The listing gives founder Torstein Hagen a stake worth more than $5 billion in the business he set up in 1997 with four European river cruise vessels.
The current 92-strong fleet includes Viking Expeditions, established in 2022.
Additional equity injected during the pandemic helped Viking weather the downturn in better financial shape than listed rivals such as Carnival Corporation and Royal Caribbean, which both took on substantial debt.
While the company’s prospectus showed Viking brought in $4.71 billion in sales in 2023, a net loss was reported for the year.
The company disclosed a loss of about $1.9 billion last year as cruise operating expenses increased by 33% to $2.85 billion. Viking posted adjusted Ebitda of $1.09 billion on revenue of $4.7 billion.
Hagen told the FT: “We are contrarians. When times are bad, we use that opportunity to get more tonnage.
“During the pandemic, we used that opportunity to take delivery of more ships and we started placing new orders when nobody else dared to do it.”
Viking’s cruises are already 35% sold for 2025, well ahead of its 2024 bookings at this point last year, he added.
In a statement to coincide with the IPO, Hagen said: “Today marks a historic day for Viking and our family of employees, guests, travel advisors and valued partners around the world.
“We have always done things differently from others in the travel industry. We create experiences for thinking people, and ever since the beginning, our vision has been that travel should be more about the destination and local culture.
“Now, as one of the world’s leading travel companies, we are capitalising on significant opportunities ahead to meet increasing demand for culturally enriching experiences and our guest’s desire to explore the world.”
The company said in its IPO filing last month: “Direct bookings reduce commissions paid to travel agents, which reduces our distribution costs and improves our margins.

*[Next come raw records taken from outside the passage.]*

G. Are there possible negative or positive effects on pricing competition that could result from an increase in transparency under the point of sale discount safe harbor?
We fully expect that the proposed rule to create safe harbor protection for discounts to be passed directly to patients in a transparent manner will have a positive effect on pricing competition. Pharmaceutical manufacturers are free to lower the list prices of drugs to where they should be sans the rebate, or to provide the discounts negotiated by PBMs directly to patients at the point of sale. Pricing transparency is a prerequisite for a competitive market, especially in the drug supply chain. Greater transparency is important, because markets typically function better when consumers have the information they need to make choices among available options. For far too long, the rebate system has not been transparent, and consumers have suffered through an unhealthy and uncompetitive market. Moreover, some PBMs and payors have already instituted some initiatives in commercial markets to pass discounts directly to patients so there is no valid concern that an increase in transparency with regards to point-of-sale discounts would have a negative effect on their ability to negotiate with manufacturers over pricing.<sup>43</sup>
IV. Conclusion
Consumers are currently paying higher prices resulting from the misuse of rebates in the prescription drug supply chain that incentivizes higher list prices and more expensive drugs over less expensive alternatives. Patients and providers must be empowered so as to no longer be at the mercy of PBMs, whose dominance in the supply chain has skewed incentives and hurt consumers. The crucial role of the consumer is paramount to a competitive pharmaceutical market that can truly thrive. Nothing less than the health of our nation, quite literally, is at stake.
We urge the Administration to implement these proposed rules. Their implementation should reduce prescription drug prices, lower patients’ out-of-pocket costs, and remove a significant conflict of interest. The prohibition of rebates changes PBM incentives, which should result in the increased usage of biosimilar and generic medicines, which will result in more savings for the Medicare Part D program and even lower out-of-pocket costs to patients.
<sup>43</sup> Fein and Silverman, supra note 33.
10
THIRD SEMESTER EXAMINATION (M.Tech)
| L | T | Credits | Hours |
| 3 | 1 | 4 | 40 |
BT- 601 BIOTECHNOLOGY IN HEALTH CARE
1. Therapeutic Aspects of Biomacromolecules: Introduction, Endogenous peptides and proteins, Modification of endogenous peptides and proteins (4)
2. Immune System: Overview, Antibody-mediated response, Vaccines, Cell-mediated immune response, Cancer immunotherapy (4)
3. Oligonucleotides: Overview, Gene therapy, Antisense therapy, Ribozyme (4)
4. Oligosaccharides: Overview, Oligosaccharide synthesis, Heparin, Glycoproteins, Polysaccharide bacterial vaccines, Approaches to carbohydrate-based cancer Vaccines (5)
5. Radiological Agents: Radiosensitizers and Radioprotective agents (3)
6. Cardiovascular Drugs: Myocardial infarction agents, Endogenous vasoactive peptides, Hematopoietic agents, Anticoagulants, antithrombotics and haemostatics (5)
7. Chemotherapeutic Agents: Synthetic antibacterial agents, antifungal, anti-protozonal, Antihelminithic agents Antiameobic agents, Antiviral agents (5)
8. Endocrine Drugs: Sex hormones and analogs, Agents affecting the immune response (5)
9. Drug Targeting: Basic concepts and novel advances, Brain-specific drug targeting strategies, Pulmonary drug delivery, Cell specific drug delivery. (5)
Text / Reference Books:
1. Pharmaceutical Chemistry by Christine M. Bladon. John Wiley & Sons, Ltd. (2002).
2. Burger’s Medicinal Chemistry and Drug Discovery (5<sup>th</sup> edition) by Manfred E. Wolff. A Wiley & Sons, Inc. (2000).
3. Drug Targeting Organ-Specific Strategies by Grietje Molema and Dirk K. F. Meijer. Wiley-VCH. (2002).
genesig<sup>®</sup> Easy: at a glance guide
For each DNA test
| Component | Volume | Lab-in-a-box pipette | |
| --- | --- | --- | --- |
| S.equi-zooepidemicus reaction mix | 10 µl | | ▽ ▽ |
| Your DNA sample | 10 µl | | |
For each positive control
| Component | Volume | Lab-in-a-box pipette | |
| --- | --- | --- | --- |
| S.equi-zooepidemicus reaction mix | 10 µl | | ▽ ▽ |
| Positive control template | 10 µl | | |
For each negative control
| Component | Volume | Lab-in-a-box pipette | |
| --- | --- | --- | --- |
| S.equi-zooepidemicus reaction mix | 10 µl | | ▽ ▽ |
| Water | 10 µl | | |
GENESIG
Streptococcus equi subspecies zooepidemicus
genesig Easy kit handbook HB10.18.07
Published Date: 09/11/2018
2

“Direct bookings also provide an additional opportunity for direct contact with our guests, allowing us to build stronger brand awareness and deliver a more personalised experience for our guests. With a marketing database that includes more than 56 million North American households, we believ
In a message to prospective shareholders, Hagen said that “we rely on direct marketing to drive the majority of our bookings,” adding. “With significant investments in marketing across various channels and the ability for customers to book directly with Viking, we have the ability to generate demand rather than wait for third parties to do so for us.”